A CM point in the moduli space of complex elliptic curves is a point representing an elliptic curve with complex multiplication. A classical result of William Duke (1988), complemented by Laurent Clozel and Emmanuel Ullmo (2004), states that CM points become uniformly distributed on the moduli space when we let the discriminant of the underlying ring of endomorphisms of these elliptic curves go to infinity. Since CM points are algebraic, it is possible to study p-adic analogues of this phenomenon. In this talk I will present a description of the p-adic asymptotic distribution of CM points in the moduli space of p-adic elliptic curves. This is joint work with Ricardo Menares (PUC, Chile) and Juan Rivera-Letelier (U. of Rochester, USA).

In 2018 Keating, Rodgers, Roditty-Gershon and Rudnick established relationships of the mean-square of sums of the divisor function \(d_k(f)\) over short intervals and over arithmetic progressions for the function field \(\mathbb{F}_q[T]\) to certain integrals over the ensemble of unitary matrices when \(q \rightarrow \infty\). We study two problems: the average over all the monic polynomials of fixed degree that yield a quadratic residue when viewed modulo a fixed monic irreducible polynomial \(P\), and the average over all the monic polynomials of fixed degree satisfying certain condition that is analogous to having an argument (in the sense of complex numbers) lying at certain specific sector of the unit circle. Both problems lead to integrals over the ensemble of symplectic matrices when \(q \rightarrow \infty\).

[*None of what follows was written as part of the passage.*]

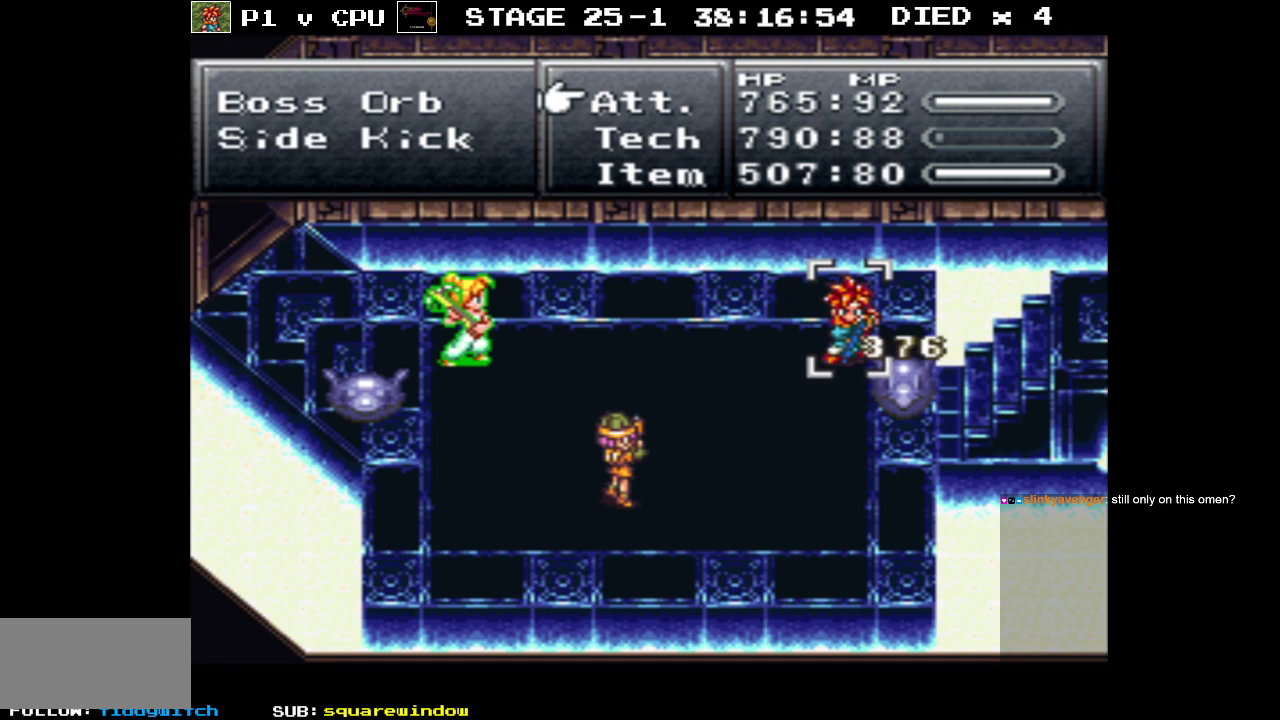
{"buttons": [], "events": [[317, "A", "down"], [450, "A", "up"]]}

We also consider analogous questions involving convolutions of the von Mangoldt function. This is joint work with Vivian Kuperberg.

We consider the family of normal octic fields with Galois group D4, ordered by their discriminant. In forthcoming joint work with Arul Shankar, we verify the strong form of Malle's conjecture for this family of number fields, obtaining the order of growth as well as the constant of proportionality. In this talk, we will discuss and review the combination of techniques from analytic number theory and geometry-of-numbers methods used to prove this and related results.